There is actually a sight distinction of this case into two sub-cases, depending on whether you require the circle to lie within the closed or open unit disk. In the former case the definition of a circle includes a horocycle, which would not have a hyperbolic center. In the latter case horocycles are excluded as well.


*A hyperbolic circle is the intersection of a Euclidean circle and the unit disk. This is equivalent to seeing a circle as a curve of constant curvature.
Place a car on the plane, lock the steering wheel in place and drive as long as you can, forward and backward. In the Euclidean plane you get a circle, except if you locked the steering wheel in the center and end up with a straight line. In the hyperboloic plane you also might get curved lines of infinite length, at constant distance to a given geodesic.
Here your statement is true. Given three points in the unit disk you can always get a Euclidean circle for them. And you can intersect that Euclidean circle with the unit disk and the result will still coincide with the three points.
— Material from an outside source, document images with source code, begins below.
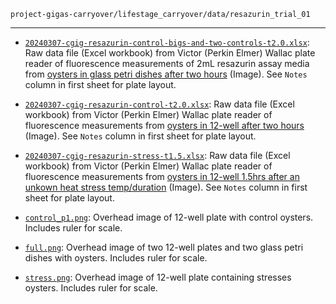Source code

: `project-gigas-carryover/lifestage_carryover/data/resazurin_trial_01`

---

- [`20240307-cgig-resazurin-control-bigs-and-two-controls-t2.0.xlsx`](20240307-cgig-resazurin-control-bigs-and-two-controls-t2.0.xlsx): Raw data file (Excel workbook) from Victor (Perkin Elmer) Wallac plate reader of fluorescence measurements of 2mL resazurin assay media from [oysters in glass petri dishes after two hours](full.png) (Image). See `Notes` column in first sheet for plate layout.

- [`20240307-cgig-resazurin-control-t2.0.xlsx`](20240307-cgig-resazurin-control-t2.0.xlsx): Raw data file (Excel workbook) from Victor (Perkin Elmer) Wallac plate reader of fluorescence measurements from [oysters in 12-well after two hours](control_p1.png) (Image). See `Notes` column in first sheet for plate layout.

- [`20240307-cgig-resazurin-stress-t1.5.xlsx`](20240307-cgig-resazurin-stress-t1.5.xlsx): Raw data file (Excel workbook) from Victor (Perkin Elmer) Wallac plate reader of fluorescence measurements from [oysters in 12-well 1.5hrs after an unkown heat stress temp/duration](stress.png) (Image). See `Notes` column in first sheet for plate layout.

- [`control_p1.png`](control_p1.png): Overhead image of 12-well plate with control oysters. Includes ruler for scale.

- [`full.png`](full.png): Overhead image of two 12-well plates and two glass petri dishes with oysters. Includes ruler for scale.

- [`stress.png`](stress.png): Overhead image of 12-well plate containing stresses oysters. Includes ruler for scale.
*A hyperbolic circle is a Euclidean circle combined with its inversion in the unit circle. If you intersect this with the unit disk, you get a moon shape there. This takes into account the fact that the outside of the Poincaré disk is just a mirror image of the inside, and it makes sense to identify the points outside with their inverse on the inside.
Where the previous definition was treating a curve a fixed distance to a geodesic as a circle, this definition here combines the curves at that distance on both sides of the geodesic into a single circle.
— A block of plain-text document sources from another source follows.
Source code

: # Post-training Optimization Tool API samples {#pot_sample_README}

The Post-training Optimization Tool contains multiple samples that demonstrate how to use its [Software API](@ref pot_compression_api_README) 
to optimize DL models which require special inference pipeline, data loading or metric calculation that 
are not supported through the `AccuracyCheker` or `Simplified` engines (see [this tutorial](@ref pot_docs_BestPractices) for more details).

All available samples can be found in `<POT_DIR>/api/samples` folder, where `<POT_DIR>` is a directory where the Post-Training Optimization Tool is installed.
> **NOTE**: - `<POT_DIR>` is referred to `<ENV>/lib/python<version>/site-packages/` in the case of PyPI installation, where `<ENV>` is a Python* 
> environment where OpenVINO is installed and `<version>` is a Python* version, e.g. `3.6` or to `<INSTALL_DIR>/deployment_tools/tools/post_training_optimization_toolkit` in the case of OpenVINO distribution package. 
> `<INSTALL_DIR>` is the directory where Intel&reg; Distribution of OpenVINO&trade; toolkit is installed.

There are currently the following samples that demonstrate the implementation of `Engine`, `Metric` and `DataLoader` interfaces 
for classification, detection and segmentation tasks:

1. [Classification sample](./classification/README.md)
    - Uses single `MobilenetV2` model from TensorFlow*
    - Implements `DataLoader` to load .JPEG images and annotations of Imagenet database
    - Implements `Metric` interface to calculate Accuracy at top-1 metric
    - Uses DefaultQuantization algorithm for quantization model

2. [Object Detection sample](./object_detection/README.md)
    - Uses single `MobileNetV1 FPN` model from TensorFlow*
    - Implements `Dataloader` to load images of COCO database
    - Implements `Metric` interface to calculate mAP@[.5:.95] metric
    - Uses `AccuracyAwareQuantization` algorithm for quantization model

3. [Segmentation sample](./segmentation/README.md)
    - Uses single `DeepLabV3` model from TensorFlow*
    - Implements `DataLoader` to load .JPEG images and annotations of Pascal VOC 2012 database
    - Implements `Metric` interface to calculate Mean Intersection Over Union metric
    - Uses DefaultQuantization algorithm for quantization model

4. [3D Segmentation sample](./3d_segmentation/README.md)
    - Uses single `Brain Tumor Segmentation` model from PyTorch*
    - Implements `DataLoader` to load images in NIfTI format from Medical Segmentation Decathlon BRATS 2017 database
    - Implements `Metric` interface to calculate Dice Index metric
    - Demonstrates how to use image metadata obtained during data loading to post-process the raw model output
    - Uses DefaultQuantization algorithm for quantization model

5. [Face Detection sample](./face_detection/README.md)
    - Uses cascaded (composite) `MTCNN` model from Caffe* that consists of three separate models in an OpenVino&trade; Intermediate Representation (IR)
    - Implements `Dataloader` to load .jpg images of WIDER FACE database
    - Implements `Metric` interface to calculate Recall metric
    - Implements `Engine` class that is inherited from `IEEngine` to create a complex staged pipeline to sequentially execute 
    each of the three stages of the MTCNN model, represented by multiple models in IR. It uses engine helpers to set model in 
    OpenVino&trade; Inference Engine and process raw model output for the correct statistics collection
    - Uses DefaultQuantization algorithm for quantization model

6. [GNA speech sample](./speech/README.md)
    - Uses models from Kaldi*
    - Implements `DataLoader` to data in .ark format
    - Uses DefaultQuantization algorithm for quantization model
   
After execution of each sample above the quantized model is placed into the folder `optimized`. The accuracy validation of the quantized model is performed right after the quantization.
If you use the Beltrami-Klein model then this definition of a circle is the most reasonable one because both the lines of the moon shape in the Poincaré model correspond to a single conic tangent to the fundamental conic in the Beltrami-Klein model.
In this definition, you can construct a circle through three given points by first inverting any number of them in the unit circle, then constructing the Euclidean circle through them, then adding the inverse of that circle as well. There are $2^3=8$ choices which of the defining points you invert. But if you flip them all, i.e. invert all three points again, you end up with the same pair of Euclidean circles. So you count every circle twice, and end up with $4$ distinct circles thorough every three points. At least three of these will appear moon-shaped, perhaps even all four. Thus the uniqueness of your statement will be violated.
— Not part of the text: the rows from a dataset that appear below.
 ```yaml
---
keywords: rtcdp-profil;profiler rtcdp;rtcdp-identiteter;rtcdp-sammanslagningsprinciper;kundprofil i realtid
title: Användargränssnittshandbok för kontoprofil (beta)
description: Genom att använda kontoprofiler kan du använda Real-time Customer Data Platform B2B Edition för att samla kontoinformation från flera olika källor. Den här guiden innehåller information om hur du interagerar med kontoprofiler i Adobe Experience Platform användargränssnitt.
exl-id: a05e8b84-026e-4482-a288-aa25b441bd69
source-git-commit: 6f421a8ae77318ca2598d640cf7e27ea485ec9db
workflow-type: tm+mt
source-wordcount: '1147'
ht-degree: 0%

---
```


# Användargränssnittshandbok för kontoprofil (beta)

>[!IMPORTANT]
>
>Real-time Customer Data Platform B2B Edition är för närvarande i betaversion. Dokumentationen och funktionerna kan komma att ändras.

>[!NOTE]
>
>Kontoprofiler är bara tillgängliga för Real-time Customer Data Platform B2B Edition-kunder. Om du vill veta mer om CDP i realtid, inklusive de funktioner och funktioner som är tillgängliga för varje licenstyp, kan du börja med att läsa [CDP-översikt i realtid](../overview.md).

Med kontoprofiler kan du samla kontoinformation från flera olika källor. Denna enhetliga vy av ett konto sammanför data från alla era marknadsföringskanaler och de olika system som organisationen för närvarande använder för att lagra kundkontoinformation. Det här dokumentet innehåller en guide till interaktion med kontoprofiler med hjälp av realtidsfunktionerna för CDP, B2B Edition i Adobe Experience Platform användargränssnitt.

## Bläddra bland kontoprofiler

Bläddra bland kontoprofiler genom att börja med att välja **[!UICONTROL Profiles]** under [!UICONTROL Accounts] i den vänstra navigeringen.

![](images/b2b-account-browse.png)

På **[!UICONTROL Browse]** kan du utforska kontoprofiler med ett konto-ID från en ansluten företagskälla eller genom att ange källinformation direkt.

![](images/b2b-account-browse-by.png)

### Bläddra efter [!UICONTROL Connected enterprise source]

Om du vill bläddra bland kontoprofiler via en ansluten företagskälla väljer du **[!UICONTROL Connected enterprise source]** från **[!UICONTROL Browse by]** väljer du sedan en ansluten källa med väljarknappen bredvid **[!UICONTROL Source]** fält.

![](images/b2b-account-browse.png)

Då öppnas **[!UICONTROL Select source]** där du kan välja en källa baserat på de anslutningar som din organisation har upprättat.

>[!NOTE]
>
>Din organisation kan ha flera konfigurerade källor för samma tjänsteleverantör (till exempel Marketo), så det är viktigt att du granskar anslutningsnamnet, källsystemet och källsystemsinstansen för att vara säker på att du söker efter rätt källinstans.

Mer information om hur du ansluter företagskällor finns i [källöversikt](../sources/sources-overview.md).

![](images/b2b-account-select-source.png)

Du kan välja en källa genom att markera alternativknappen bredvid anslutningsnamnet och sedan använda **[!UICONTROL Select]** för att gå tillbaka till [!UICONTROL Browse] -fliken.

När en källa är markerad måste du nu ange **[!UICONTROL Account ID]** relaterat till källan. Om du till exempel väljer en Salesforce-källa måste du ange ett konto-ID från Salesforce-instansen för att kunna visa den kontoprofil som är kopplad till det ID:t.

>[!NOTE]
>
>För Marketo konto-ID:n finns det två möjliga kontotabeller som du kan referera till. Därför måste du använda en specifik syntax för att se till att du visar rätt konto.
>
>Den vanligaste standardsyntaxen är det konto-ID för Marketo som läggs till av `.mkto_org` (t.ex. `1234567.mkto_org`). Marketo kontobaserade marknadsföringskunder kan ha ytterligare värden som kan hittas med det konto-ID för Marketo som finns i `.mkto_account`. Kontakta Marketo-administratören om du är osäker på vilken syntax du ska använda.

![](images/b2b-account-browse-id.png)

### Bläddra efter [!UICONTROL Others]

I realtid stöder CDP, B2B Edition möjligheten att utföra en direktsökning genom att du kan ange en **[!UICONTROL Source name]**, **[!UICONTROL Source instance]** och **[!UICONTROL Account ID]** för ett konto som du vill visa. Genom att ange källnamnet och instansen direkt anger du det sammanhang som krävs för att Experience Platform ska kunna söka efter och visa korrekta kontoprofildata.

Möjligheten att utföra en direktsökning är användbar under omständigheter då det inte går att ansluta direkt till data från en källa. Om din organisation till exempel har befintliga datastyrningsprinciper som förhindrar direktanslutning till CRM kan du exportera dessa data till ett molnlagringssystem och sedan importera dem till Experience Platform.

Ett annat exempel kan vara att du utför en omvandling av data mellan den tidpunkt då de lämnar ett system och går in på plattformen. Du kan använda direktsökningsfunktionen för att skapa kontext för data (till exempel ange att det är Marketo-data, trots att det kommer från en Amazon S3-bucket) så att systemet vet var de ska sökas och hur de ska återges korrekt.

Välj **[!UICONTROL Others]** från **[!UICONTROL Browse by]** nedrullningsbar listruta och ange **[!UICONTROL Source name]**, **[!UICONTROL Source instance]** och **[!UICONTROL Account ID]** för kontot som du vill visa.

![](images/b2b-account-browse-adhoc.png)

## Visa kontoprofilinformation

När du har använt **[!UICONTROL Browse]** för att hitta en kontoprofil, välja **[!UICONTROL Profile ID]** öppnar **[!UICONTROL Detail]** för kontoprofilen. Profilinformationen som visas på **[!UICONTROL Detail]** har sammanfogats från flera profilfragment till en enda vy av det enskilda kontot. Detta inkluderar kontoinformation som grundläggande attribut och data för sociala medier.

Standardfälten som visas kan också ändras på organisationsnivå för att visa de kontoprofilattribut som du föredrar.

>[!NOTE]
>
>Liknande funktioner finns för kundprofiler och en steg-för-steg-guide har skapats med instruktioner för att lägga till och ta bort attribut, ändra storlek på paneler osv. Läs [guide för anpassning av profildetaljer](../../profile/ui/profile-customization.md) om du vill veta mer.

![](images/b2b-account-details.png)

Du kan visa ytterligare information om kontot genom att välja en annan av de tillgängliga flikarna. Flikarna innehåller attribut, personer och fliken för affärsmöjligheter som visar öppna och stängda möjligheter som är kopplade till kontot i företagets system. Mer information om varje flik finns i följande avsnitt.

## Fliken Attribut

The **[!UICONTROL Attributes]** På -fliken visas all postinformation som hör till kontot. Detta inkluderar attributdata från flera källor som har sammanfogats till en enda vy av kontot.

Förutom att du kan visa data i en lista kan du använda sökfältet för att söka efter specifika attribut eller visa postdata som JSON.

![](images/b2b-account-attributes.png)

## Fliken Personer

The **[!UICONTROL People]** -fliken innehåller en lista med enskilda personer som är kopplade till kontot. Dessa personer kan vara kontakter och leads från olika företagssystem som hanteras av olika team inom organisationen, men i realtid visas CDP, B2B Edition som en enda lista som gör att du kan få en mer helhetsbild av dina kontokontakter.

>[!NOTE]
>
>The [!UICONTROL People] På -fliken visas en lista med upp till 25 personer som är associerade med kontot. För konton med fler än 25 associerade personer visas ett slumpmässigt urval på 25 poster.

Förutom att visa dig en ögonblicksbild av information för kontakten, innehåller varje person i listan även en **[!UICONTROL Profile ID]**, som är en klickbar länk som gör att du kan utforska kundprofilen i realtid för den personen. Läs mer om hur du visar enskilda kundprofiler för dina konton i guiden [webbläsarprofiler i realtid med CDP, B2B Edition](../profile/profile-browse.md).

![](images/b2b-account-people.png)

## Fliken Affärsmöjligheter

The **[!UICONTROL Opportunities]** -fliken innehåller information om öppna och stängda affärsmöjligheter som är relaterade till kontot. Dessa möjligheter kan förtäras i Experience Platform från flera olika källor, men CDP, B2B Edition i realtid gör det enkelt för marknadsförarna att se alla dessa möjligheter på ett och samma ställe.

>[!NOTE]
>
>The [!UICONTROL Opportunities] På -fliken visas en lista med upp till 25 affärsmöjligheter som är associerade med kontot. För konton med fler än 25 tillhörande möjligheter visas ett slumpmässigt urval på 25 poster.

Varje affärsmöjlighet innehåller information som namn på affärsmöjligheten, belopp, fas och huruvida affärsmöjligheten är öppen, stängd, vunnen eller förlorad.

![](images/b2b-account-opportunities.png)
Just like the simple concept of “parallel line” from Euclidean geometry breaks down in hyperboloic geometry into different concepts of limit parallel, ultraparallel, both of these together or non-line constant distance curve depending on what definition you use, the concept of a circle breaks down in a similar way. All of the above can be considered valid counterparts, and you need to distinguish them when discussing their properties.
Note that my arguments above essentially discuss the existence of a hyperbolic circle based on the existence of a Euclidean circle. So you need three points defining a Euclidean circle for that. There is a catch here in that the statement assumes the three point to not lie on a common hyperbolic line, but they might still be collinear in the Euclidean sense. To deal with that you should consider generalized circles, which include straight lines as a special case. Then three distinct points always define a unique Euclidean generalized circle, and all the above will work for that. In particular inversion in the unit circle may turn lines into circles and vice versa, so that too requires generalized circles to avoid dealing with special cases.